The EU will continue hypocritically with its closed border policies, even though a further 28,000 deaths in the Mediterranean have been counted in the 10 years since 368 died in the 2013 tragedy off Lampedusa – prompting the then commission president, José Manuel Barroso, to declare “never again”.

The government in Rome will not demand that its friends in Poland and Hungary shoulder their fair share of the responsibility for migrants and asylum seekers. It will not send naval ships to carry out rescues in the waters off the south of Lampedusa or to transport people to other, bigger Italian ports, which would lessen the impact on the socio-environmental fragility of the island. Lampedusa residents have long requested such an initiative, similar to Mare Nostrum, the humanitarian operation launched by former prime minister Enrico Letta after the big Lampedusa shipwreck in 2013.

Meloni’s government will instead insist on the disastrous EU “cash for migrants” agreement with Tunisia and on destroying the existing Italian system of migrant reception, staking everything on measures that have already proved unsuccessful in the past: building more repatriation centres for failed asylum seekers and extending to 18 months detention times for people deemed “illegal” migrants. The municipal administration of the island, however, will get €45m from the government as part of an action plan.

What will become of the Mediterranean, of the suffering humanity that crosses this sea, and of my island, which for so long has shown courage and humanity? Lampedusa, a microcosm traversed by a thousand contradictions, has already changed, subjugated by fear and deception, despite the fact that tourism has grown alongside the boat arrivals.

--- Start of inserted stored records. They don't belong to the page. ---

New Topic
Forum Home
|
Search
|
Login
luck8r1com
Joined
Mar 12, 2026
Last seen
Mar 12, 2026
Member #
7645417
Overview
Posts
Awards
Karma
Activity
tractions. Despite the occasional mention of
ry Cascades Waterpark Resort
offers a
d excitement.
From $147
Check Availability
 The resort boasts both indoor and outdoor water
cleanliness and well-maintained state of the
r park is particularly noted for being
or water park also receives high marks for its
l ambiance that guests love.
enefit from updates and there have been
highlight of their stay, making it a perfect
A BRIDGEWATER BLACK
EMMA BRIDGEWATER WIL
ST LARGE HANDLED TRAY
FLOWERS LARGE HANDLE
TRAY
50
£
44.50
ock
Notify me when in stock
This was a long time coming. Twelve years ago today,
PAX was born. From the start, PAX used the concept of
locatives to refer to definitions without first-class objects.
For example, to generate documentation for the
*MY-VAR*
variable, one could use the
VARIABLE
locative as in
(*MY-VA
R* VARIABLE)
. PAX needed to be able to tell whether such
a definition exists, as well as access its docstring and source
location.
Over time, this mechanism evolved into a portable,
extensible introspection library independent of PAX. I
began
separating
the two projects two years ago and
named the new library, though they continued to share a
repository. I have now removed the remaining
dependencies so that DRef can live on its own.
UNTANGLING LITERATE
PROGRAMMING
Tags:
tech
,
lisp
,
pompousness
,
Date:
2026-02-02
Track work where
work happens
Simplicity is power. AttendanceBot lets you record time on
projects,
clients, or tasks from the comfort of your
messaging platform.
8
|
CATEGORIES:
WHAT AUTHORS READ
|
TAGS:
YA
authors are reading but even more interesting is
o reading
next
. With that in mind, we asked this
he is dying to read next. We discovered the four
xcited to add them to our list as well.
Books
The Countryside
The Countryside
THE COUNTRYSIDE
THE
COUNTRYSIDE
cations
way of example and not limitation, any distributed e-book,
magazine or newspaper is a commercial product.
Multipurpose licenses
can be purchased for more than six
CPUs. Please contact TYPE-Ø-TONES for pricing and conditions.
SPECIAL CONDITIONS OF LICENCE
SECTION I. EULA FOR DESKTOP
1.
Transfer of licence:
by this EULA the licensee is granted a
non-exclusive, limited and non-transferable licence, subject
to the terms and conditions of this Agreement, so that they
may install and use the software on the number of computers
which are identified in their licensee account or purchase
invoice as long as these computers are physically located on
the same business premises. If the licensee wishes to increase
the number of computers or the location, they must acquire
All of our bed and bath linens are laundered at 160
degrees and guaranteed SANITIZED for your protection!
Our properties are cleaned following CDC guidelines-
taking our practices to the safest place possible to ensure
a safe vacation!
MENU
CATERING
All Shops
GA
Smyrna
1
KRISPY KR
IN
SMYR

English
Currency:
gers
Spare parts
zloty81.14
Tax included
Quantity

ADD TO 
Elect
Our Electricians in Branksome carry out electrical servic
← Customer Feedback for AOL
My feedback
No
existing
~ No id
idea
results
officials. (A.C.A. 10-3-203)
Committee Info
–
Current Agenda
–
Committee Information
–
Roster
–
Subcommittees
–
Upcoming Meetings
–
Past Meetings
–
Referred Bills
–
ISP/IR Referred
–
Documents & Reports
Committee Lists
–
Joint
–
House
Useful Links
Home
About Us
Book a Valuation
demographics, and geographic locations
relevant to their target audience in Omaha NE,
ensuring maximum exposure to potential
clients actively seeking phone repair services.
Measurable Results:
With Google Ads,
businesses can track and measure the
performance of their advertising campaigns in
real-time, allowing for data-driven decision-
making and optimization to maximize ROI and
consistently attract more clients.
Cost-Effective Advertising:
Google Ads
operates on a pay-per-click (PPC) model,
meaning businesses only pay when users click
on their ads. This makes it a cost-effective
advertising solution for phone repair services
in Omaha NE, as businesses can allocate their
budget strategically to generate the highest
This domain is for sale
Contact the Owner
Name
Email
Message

And what future are we building for Italy? How will we fill the demographic deficit and the need for an immigrant workforce that companies estimate will need to be around 833,000 by 2025? It seems clear that the campaign for the next European elections began last week in Lampedusa, a campaign launch marked by staged and irrational fearmongering. In the absence of anything but counter-solutions that are impractical, useless and unjust, public debate needs to be enriched with serious communication. The message must be that migrants will not be the only victims of this increasingly hysterical climate.